◆ Activity: Give the number of lines in the entries that contain "Figure". State only the count.

◆ Given records:
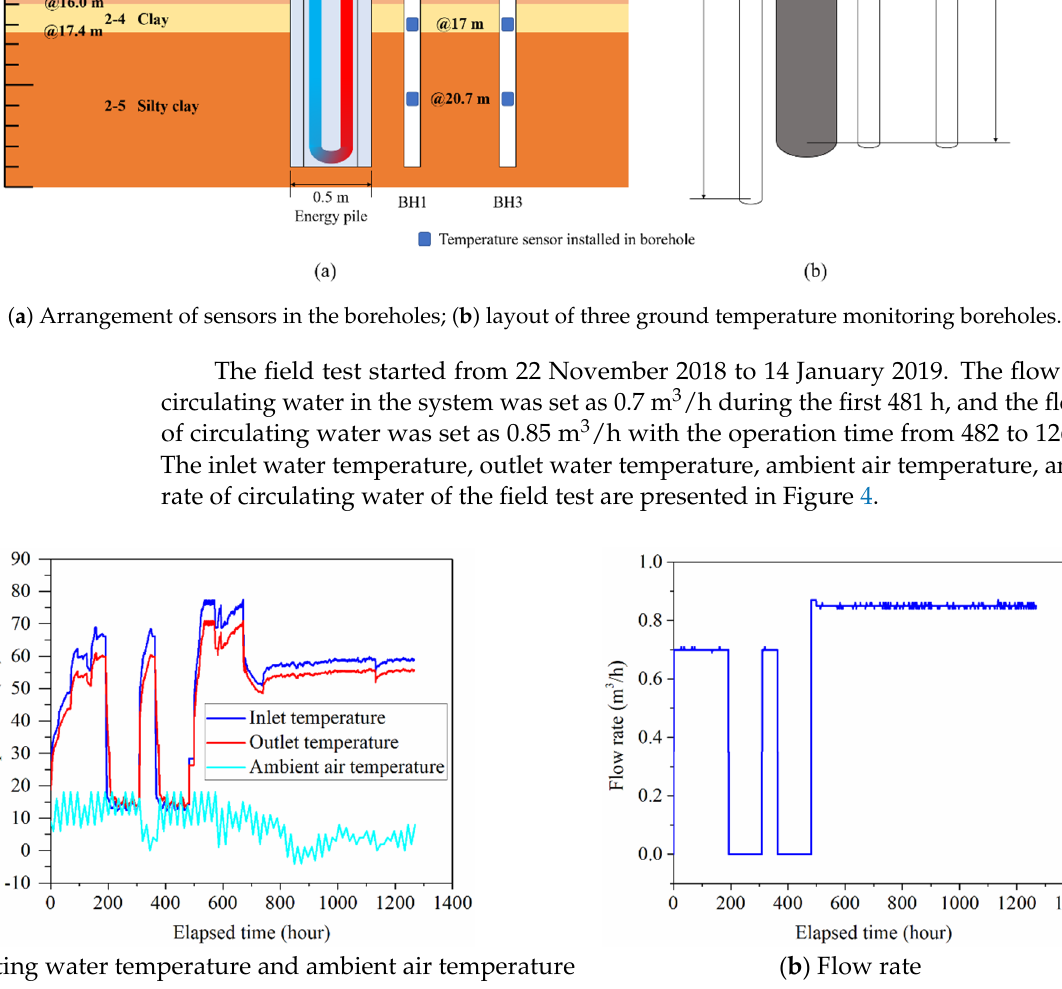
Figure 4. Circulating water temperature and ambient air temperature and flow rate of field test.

==

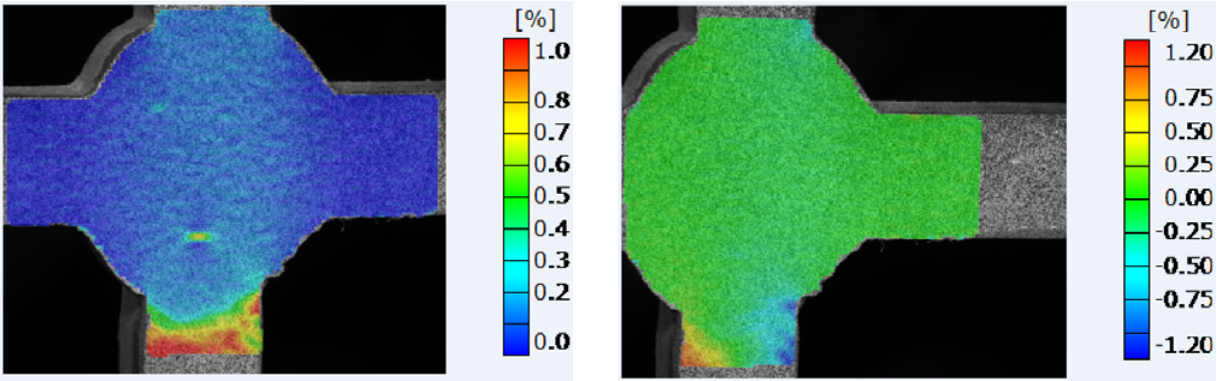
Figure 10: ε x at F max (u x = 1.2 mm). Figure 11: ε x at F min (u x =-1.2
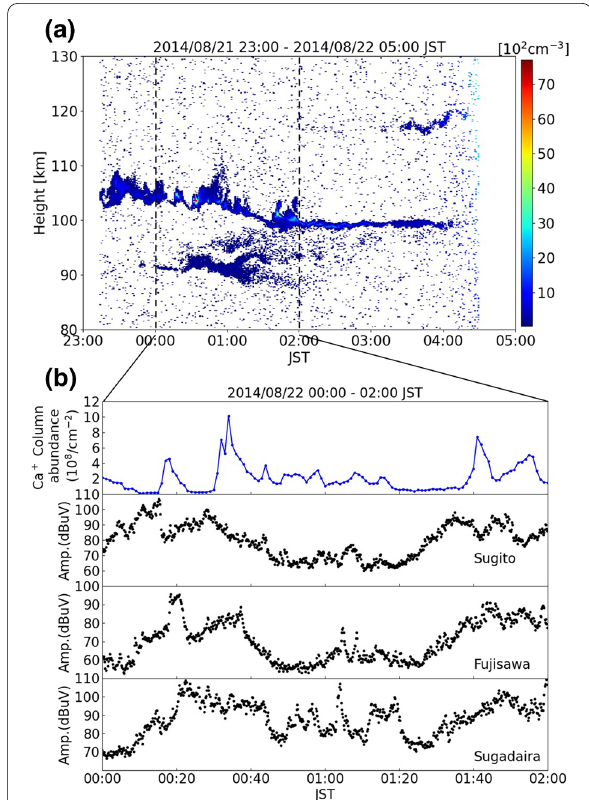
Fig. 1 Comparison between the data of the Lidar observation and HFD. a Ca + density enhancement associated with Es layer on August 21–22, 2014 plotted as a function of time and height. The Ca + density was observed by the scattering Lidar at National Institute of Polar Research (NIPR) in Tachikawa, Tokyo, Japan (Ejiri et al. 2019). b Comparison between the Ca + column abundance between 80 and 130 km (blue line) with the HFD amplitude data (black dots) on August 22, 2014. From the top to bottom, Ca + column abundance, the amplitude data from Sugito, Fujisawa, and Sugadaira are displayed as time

--

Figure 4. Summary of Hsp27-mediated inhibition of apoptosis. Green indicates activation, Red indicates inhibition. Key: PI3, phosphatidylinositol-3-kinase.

◆ Answer for the task: 3